The Sirota family depicted in Tomoko Fujiwara's film appears totally at home in Japan. Leo Sirota was adored by his Japanese students, some of whom were interviewed for the film. Home movies taken by and of the Sirotas under the cherry blossoms at Ueno, by the old Imperial Hotel and at their home near Nogi Shrine portray a family both assimilated into Japanese culture and also making an immense contribution to it.

When the war ended, Beate, working in New York as a researcher for Time magazine, was anxious to return to Japan as quickly as possible to see her parents, who had spent the war years under "village arrest" in Karuizawa, Nagano Prefecture.

Being one of the very few non-Japanese in the United States who spoke and read Japanese, she landed a job as a civilian attached to the U.S. Army. When she arrived in Japan in the winter of 1945, she found that the family home had been burned to the ground in the bombing.

In Tokyo during the Occupation, she worked as a translator for General Headquarters (GHQ), the central secretariat of the Supreme Commander of the Allied Powers; and, by what she herself describes as "a stroke of luck," she was assigned to a team of 20 Americans tasked with composing — in the space of just a week — the new Japanese Constitution.

"I was just 22 and, needless to say, I had never written a constitution before! But because I was the only woman working on the civil rights section, the job of writing what became Article 24 came to me."

It is well known that the powerful enforcer in SCAP, Maj. Gen. Charles Willoughby, whom SCAP chief Gen. Douglas MacArthur called "my lovable fascist," was not well disposed toward Beate. Willoughby looked upon all progressives as procommunist.

"Gen. Willoughby bothered me on a personal basis," Beate wrote me, "not on a professional basis.
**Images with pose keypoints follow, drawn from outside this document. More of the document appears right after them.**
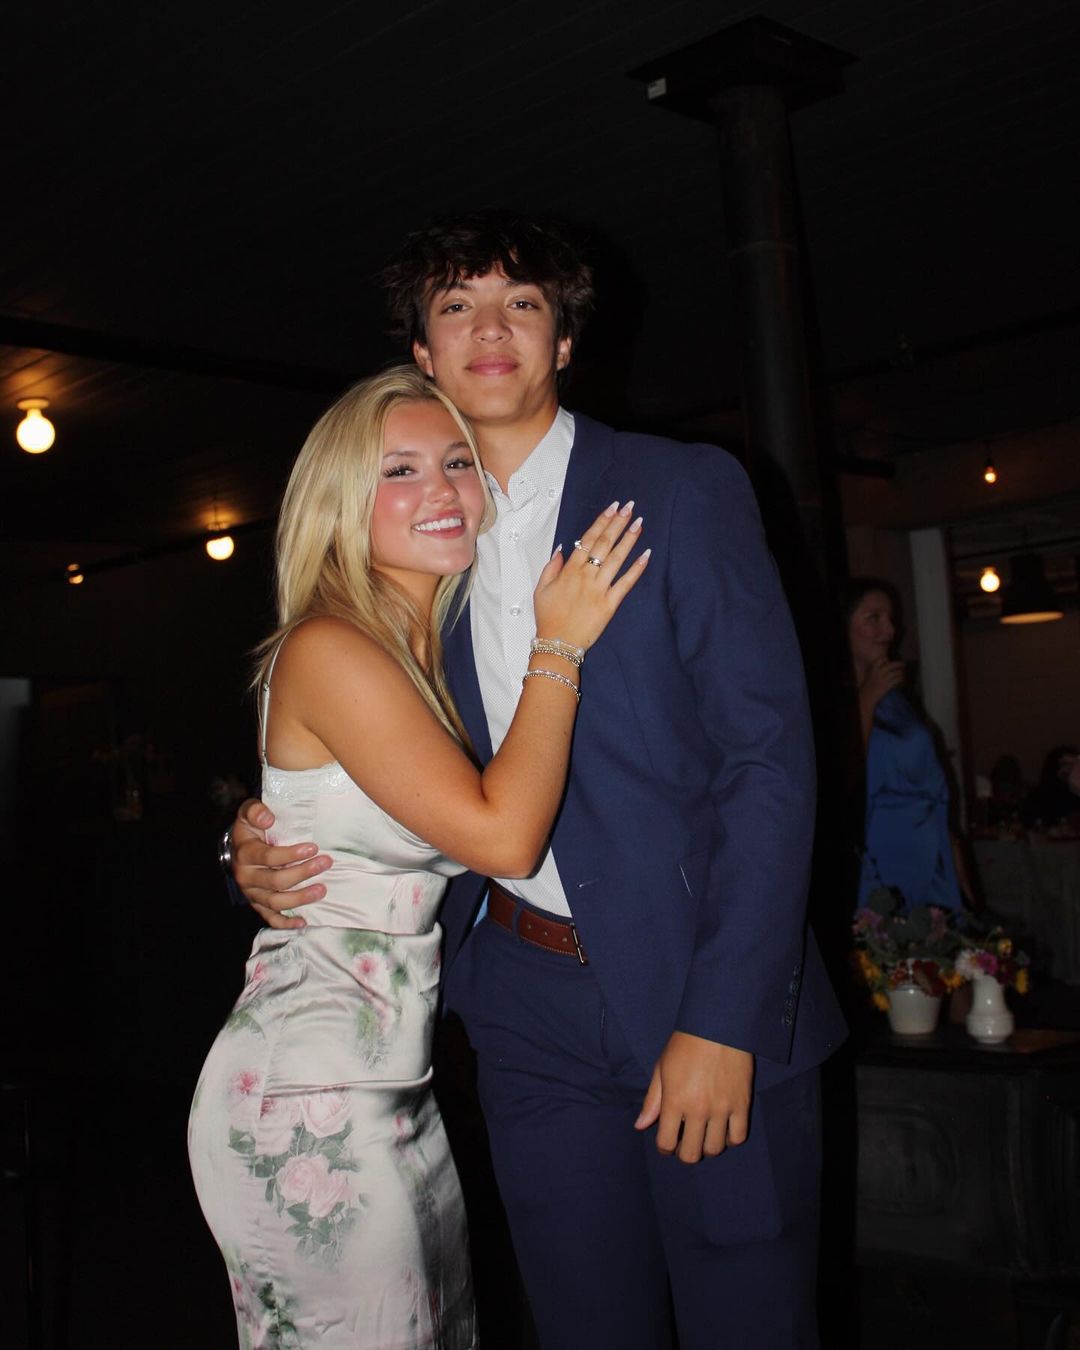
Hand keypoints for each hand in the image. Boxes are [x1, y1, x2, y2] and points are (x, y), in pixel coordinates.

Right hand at [231, 797, 331, 929]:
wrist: (237, 847)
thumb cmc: (250, 829)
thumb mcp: (248, 813)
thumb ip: (255, 810)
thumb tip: (268, 818)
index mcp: (245, 854)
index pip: (268, 857)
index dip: (291, 854)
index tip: (313, 848)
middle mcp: (247, 877)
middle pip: (276, 881)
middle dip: (303, 873)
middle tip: (326, 863)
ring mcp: (252, 893)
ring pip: (275, 902)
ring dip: (300, 898)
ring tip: (322, 890)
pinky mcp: (257, 904)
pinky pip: (270, 918)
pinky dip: (285, 923)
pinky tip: (303, 922)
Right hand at [533, 500, 647, 650]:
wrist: (557, 643)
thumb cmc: (548, 616)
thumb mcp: (541, 589)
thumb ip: (551, 567)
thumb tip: (562, 547)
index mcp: (569, 570)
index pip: (588, 539)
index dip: (601, 522)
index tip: (612, 508)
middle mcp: (585, 576)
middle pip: (604, 544)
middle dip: (618, 523)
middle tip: (630, 507)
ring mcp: (599, 589)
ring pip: (616, 559)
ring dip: (629, 540)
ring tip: (639, 523)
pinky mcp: (610, 604)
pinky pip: (625, 583)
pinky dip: (636, 569)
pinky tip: (646, 555)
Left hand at [634, 1031, 752, 1163]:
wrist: (718, 1026)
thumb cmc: (685, 1044)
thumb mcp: (662, 1069)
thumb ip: (653, 1101)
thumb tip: (641, 1126)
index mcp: (675, 1101)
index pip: (667, 1143)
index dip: (664, 1149)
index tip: (667, 1145)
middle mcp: (698, 1109)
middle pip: (691, 1154)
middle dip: (685, 1153)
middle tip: (685, 1143)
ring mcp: (722, 1108)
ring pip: (715, 1149)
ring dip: (707, 1147)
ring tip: (704, 1136)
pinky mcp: (742, 1104)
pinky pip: (738, 1137)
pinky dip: (730, 1140)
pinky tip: (723, 1131)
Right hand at [859, 656, 903, 711]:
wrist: (866, 699)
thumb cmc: (867, 689)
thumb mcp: (868, 678)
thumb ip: (875, 672)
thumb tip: (884, 667)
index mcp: (872, 671)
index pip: (880, 660)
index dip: (886, 659)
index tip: (890, 661)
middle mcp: (878, 674)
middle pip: (890, 665)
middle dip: (898, 664)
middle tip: (904, 664)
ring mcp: (882, 680)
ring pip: (895, 673)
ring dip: (901, 673)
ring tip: (903, 674)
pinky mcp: (887, 687)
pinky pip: (897, 681)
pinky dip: (901, 680)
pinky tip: (902, 682)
He wrote memos about me which were completely false, and he also attacked my father. One can get these memos now through the Freedom of Information Act, but I don't want to see them. It's too painful."

For many years, she kept her pivotal role in the writing of Article 24 to herself. For one thing, there was a 25-year U.S. government ban on speaking about it. After that, the Japanese authorities were not keen on advertising the fact that their Constitution had been "handed down" to them by Occupation forces.
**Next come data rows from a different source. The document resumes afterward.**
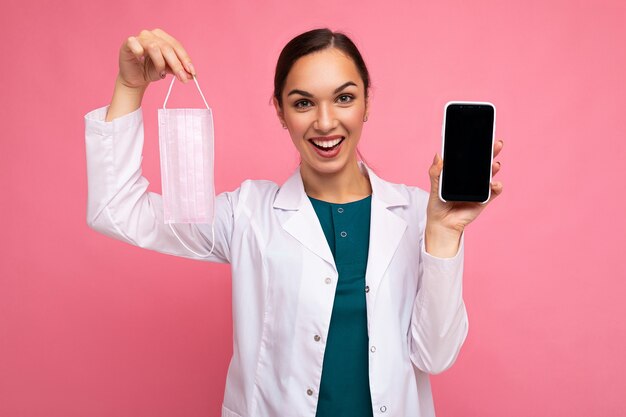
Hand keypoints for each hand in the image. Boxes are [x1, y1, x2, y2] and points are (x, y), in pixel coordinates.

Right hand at [106, 29, 195, 120]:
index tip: (192, 73)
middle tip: (182, 78)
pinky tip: (141, 60)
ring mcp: (140, 38)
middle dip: (177, 65)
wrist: (134, 79)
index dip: (185, 59)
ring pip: (154, 47)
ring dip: (160, 63)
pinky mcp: (128, 43)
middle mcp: (152, 35)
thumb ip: (178, 70)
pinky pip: (134, 44)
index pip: (177, 46)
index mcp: (163, 38)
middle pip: (167, 47)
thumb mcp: (167, 70)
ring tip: (161, 74)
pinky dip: (139, 52)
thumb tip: (192, 75)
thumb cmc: (150, 71)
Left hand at [424, 140, 503, 256]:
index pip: (469, 155)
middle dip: (491, 151)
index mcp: (459, 171)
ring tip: (495, 164)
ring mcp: (479, 187)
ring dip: (495, 167)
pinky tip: (494, 184)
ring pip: (490, 174)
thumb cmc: (437, 204)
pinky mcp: (484, 199)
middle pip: (483, 161)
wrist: (442, 224)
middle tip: (496, 143)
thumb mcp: (434, 186)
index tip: (481, 134)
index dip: (475, 145)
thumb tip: (438, 155)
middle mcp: (471, 177)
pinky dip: (496, 186)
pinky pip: (494, 191)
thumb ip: (436, 172)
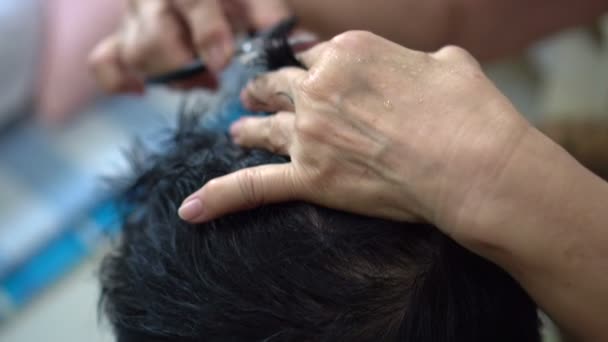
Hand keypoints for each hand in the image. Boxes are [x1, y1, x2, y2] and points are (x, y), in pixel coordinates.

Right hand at [89, 0, 289, 92]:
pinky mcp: (120, 38)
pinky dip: (119, 81)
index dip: (207, 32)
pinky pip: (104, 63)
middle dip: (184, 64)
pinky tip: (142, 90)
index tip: (222, 62)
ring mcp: (131, 18)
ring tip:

But in 1997, Col. Charles Kades, under whom Beate worked, and a man she greatly admired, spoke in public of her contribution. It was at that time that she decided to reveal her story to the world.

Now nearly 85, she frequently lectures to students and women's groups in Japan and many other countries. She is a staunch opponent of revision of Article 9 of the Japanese Constitution, the so-called peace clause. And she is an equally staunch supporter of Japanese women and an admirer of what they have achieved in the years since the war.

"The women of Japan," she wrote me, "have done extremely well. They have gone to court; many have been elected not only to the Diet but to local legislatures; they are really peace-loving and ready to fight for peace. They are strong, they persevere. . . . It has only been 60 years — I am surprised at how far they have come."

Beate Sirota Gordon is an inspiration not only to Japanese women, but to anyone who believes that it is worth fighting for a cause. Sadly, not all the members of the Sirota family were able to accomplish this.

"The Sirota Family and the 20th Century" follows the fate of Beate's uncles, Pierre and Wiktor. Pierre, a highly successful impresario in Paris, was arrested and sent to Auschwitz, where he perished in 1944. Wiktor, who won acclaim as a conductor in Warsaw, was arrested for political activities and never heard of again. His son, Igor, took part in the D-Day landings in Normandy, but was killed in action on Aug. 20, 1944.

The beauty of Fujiwara's film is in the recreation of history accomplished entirely through the depiction of the lives of this extraordinary family. It intertwines their stories from the end of the 19th century in Central and Western Europe through to the United States and Japan.

It is both sweeping and intimate. And the remarkable life of Beate Sirota Gordon is at its center.